Segment Start: Listed entries
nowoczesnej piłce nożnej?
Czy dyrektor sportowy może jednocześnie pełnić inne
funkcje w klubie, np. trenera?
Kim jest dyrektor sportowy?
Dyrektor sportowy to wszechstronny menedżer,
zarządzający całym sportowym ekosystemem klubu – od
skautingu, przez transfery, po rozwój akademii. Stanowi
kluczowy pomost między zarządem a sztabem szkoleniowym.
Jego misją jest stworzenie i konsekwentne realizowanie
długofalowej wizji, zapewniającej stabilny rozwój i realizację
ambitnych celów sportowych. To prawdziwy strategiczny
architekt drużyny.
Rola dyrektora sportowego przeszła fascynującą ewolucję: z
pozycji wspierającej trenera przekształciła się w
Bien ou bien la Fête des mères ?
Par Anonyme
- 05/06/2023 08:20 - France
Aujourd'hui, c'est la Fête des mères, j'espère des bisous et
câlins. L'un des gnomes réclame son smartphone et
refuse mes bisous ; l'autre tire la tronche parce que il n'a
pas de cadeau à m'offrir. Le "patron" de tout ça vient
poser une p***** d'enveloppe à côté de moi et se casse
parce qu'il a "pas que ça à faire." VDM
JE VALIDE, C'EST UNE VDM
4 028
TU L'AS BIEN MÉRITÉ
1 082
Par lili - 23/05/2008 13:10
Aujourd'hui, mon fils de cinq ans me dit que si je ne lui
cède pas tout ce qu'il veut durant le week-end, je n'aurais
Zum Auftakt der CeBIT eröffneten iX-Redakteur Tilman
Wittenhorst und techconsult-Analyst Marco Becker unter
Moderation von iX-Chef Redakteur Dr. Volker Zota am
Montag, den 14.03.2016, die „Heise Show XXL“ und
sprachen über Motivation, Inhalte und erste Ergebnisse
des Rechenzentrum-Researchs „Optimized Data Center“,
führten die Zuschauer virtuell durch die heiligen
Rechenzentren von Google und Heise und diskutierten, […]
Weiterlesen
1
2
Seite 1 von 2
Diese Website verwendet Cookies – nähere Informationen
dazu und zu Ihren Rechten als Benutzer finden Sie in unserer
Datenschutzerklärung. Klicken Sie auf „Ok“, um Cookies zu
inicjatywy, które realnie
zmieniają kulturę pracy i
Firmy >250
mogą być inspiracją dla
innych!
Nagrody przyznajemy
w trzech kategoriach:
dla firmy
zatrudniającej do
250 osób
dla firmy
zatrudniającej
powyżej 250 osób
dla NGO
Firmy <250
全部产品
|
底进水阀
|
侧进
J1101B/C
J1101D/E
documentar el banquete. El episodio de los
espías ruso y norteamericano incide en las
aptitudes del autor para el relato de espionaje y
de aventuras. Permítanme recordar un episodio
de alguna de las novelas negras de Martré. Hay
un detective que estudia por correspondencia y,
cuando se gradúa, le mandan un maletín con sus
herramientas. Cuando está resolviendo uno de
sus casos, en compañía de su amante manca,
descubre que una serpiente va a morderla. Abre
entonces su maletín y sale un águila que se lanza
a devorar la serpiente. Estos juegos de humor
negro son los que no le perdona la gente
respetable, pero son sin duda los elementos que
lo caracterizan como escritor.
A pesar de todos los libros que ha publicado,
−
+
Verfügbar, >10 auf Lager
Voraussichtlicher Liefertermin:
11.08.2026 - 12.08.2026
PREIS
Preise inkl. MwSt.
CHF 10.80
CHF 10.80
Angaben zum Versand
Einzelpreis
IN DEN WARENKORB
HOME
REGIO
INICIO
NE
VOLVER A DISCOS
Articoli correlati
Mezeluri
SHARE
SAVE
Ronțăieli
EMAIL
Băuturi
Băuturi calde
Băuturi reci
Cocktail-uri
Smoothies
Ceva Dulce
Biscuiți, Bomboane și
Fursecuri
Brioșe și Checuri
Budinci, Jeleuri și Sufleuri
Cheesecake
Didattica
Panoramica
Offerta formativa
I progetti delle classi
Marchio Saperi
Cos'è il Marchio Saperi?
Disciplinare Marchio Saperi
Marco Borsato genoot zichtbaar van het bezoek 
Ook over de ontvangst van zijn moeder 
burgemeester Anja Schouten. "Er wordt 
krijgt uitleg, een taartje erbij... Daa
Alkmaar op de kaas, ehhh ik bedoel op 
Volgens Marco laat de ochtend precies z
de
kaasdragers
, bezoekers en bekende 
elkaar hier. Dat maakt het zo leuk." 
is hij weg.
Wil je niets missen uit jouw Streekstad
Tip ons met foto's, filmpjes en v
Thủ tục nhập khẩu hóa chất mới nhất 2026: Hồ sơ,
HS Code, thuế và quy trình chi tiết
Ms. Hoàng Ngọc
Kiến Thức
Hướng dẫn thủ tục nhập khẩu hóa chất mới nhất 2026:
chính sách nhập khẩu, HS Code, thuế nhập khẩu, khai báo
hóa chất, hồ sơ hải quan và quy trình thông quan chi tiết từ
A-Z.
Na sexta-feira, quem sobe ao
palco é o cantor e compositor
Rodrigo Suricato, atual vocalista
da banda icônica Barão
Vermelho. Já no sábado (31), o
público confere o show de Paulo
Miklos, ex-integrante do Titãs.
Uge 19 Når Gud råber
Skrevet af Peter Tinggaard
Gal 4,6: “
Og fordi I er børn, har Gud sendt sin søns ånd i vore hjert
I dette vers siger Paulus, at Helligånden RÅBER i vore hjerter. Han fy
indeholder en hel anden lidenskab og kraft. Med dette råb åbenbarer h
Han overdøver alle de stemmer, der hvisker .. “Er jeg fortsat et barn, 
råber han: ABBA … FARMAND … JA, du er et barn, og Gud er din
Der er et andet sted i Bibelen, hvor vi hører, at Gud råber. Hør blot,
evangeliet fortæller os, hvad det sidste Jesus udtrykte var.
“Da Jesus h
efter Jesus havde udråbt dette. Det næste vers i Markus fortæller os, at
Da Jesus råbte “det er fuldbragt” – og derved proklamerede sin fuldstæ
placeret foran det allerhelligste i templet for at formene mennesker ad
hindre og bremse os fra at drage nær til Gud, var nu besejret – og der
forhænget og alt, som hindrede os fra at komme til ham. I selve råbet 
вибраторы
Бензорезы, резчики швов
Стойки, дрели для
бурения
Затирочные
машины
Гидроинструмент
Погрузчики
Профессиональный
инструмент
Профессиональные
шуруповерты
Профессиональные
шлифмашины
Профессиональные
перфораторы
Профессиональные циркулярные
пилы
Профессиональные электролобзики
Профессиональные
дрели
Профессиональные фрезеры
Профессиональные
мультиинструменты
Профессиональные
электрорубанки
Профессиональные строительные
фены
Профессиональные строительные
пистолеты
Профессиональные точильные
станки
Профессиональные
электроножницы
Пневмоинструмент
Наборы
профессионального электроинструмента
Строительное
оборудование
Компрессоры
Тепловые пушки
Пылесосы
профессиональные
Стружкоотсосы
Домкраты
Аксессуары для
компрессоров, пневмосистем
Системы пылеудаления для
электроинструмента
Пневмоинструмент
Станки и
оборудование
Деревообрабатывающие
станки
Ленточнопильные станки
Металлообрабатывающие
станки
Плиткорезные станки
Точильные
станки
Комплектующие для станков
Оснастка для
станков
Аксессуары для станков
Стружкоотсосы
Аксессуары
Segment End: Listed entries
• **Work instruction**
Print every line of the entries above verbatim, with no changes to wording, spelling, or punctuation.

• **Result of the exercise**
nowoczesnej piłce nożnej?
Czy dyrektor sportowy może jednocześnie pełnić inne
funkcje w klubie, np. trenera?
Kim jest dyrektor sportowy?
Dyrektor sportowy to wszechstronny menedżer,
zarządzający całym sportowym ekosystemem klubu – od
skautingu, przez transfery, po rozwój akademii. Stanowi
kluczowy pomost między zarządem a sztabem szkoleniowym.
Jego misją jest stworzenie i konsekwentne realizowanie
długofalowej wizji, zapewniającej stabilny rozwój i realizację
ambitnych celów sportowych. To prawdziwy strategiczny
architekt drużyny.
Rola dyrektora sportowego przeszła fascynującą ewolucję: z
pozycji wspierającej trenera przekształciła się w
Bien ou bien la Fête des mères ?
Par Anonyme
- 05/06/2023 08:20 - France
Aujourd'hui, c'est la Fête des mères, j'espère des bisous et
câlins. L'un des gnomes réclame son smartphone et
refuse mes bisous ; l'autre tire la tronche parce que il n'a
pas de cadeau à m'offrir. Le "patron" de tout ça vient
poser une p***** d'enveloppe à côté de moi et se casse
parce qu'il a "pas que ça à faire." VDM
JE VALIDE, C'EST UNE VDM
4 028
TU L'AS BIEN MÉRITÉ
1 082
Par lili - 23/05/2008 13:10
Aujourd'hui, mon fils de cinq ans me dit que si je ne lui
cède pas tout ce qu'il veut durant le week-end, je n'aurais
Zum Auftakt der CeBIT eröffneten iX-Redakteur Tilman
Wittenhorst und techconsult-Analyst Marco Becker unter
Moderation von iX-Chef Redakteur Dr. Volker Zota am
Montag, den 14.03.2016, die „Heise Show XXL“ und
sprachen über Motivation, Inhalte und erste Ergebnisse
des Rechenzentrum-Researchs „Optimized Data Center“,
führten die Zuschauer virtuell durch die heiligen
Rechenzentren von Google und Heise und diskutierten, […]
Weiterlesen
1
2
Seite 1 von 2
Diese Website verwendet Cookies – nähere Informationen
dazu und zu Ihren Rechten als Benutzer finden Sie in unserer
Datenschutzerklärung. Klicken Sie auf „Ok“, um Cookies zu
inicjatywy, które realnie
zmieniają kulturę pracy i
Firmy >250
mogą być inspiracją dla
innych!
Nagrody przyznajemy
w trzech kategoriach:
dla firmy
zatrudniającej do
250 osób
dla firmy
zatrudniającej
powyżej 250 osób
dla NGO
Firmy <250
全部产品
|
底进水阀
|
侧进
J1101B/C
J1101D/E
documentar el banquete. El episodio de los
espías ruso y norteamericano incide en las
aptitudes del autor para el relato de espionaje y
de aventuras. Permítanme recordar un episodio
de alguna de las novelas negras de Martré. Hay
un detective que estudia por correspondencia y,
cuando se gradúa, le mandan un maletín con sus
herramientas. Cuando está resolviendo uno de
sus casos, en compañía de su amante manca,
descubre que una serpiente va a morderla. Abre
entonces su maletín y sale un águila que se lanza
a devorar la serpiente. Estos juegos de humor
negro son los que no le perdona la gente
respetable, pero son sin duda los elementos que
lo caracterizan como escritor.
A pesar de todos los libros que ha publicado,
−
+
Verfügbar, >10 auf Lager
Voraussichtlicher Liefertermin:
11.08.2026 - 12.08.2026
PREIS
Preise inkl. MwSt.
CHF 10.80
CHF 10.80
Angaben zum Versand
Einzelpreis
IN DEN WARENKORB
HOME
REGIO
INICIO
NE
VOLVER A DISCOS
Articoli correlati
Mezeluri
SHARE
SAVE
Ronțăieli
EMAIL
Băuturi
Băuturi calde
Băuturi reci
Cocktail-uri
Smoothies
Ceva Dulce
Biscuiți, Bomboane și
Fursecuri
Brioșe și Checuri
Budinci, Jeleuri și Sufleuri
Cheesecake
Didattica
Panoramica
Offerta formativa
I progetti delle classi
Marchio Saperi
Cos'è il Marchio Saperi?
Disciplinare Marchio Saperi
Marco Borsato genoot zichtbaar van het bezoek 
Ook over de ontvangst van zijn moeder 
burgemeester Anja Schouten. "Er wordt 
krijgt uitleg, een taartje erbij... Daa
Alkmaar op de kaas, ehhh ik bedoel op 
Volgens Marco laat de ochtend precies z
de
kaasdragers
, bezoekers en bekende 
elkaar hier. Dat maakt het zo leuk." 
is hij weg.
Wil je niets missen uit jouw Streekstad
Tip ons met foto's, filmpjes en v
Thủ tục nhập khẩu hóa chất mới nhất 2026: Hồ sơ,
HS Code, thuế và quy trình chi tiết
Ms. Hoàng Ngọc
Kiến Thức
Hướng dẫn thủ tục nhập khẩu hóa chất mới nhất 2026:
chính sách nhập khẩu, HS Code, thuế nhập khẩu, khai báo
hóa chất, hồ sơ hải quan và quy trình thông quan chi tiết từ
A-Z.
Na sexta-feira, quem sobe ao
palco é o cantor e compositor
Rodrigo Suricato, atual vocalista
da banda icônica Barão
Vermelho. Já no sábado (31), o
público confere o show de Paulo
Miklos, ex-integrante do Titãs.
Uge 19 Når Gud råber
Skrevet af Peter Tinggaard
Gal 4,6: “
Og fordi I er børn, har Gud sendt sin søns ånd i vore hjert
I dette vers siger Paulus, at Helligånden RÅBER i vore hjerter. Han fy
indeholder en hel anden lidenskab og kraft. Med dette råb åbenbarer h
Han overdøver alle de stemmer, der hvisker .. “Er jeg fortsat et barn, 
råber han: ABBA … FARMAND … JA, du er et barn, og Gud er din
Der er et andet sted i Bibelen, hvor vi hører, at Gud råber. Hør blot,
evangeliet fortæller os, hvad det sidste Jesus udtrykte var.
“Da Jesus h
efter Jesus havde udråbt dette. Det næste vers i Markus fortæller os, at
Da Jesus råbte “det er fuldbragt” – og derved proklamerede sin fuldstæ
placeret foran det allerhelligste i templet for at formene mennesker ad
hindre og bremse os fra at drage nær til Gud, var nu besejret – og der
forhænget og alt, som hindrede os fra at komme til ham. I selve råbet 
вибраторы
Бензорезы, резчики швов
Стойки, дрели для
бурения
Затирочные
машины
Гидроинструмент
Погрузчики
Профессиональный
инструмент
Профессиональные
шуруповерты
Профессиональные
шлифмашины
Профессиональные
перфораторы
Профессиональные циркулярные
пилы
Профессиональные электролобзики
Профессиональные
дрели
Профессиональные фрезеры
Профессиональные
мультиинструменты
Профессиональные
электрорубанки
Профессиональные строительные
фены
Профессиональные строительные
пистолеты
Профессиональные точильные
станки
Профессиональные
электроножницы
Пневмоинструмент
Наборы
профессионального электроинструмента
Строительное
оборудование
Компрессоры
Тепловые пушки
Пылесосы
профессиональные
Стружкоотсосы
Домкраты
Аксессуары для
компрессоров, пневмосистем
Системы пылеудаления для
электроинструмента
Пневмоинструмент
Станки и
оборудование
Деревообрабатывающие
станки
Ленточнопильные станки
Металлообрабатывающие
станки
Плиткорезные станки
Точильные
станки
Комплектующие для станков
Оснастка для
станков
Аксессуары для станков
Стружкоотсосы
Аксессуары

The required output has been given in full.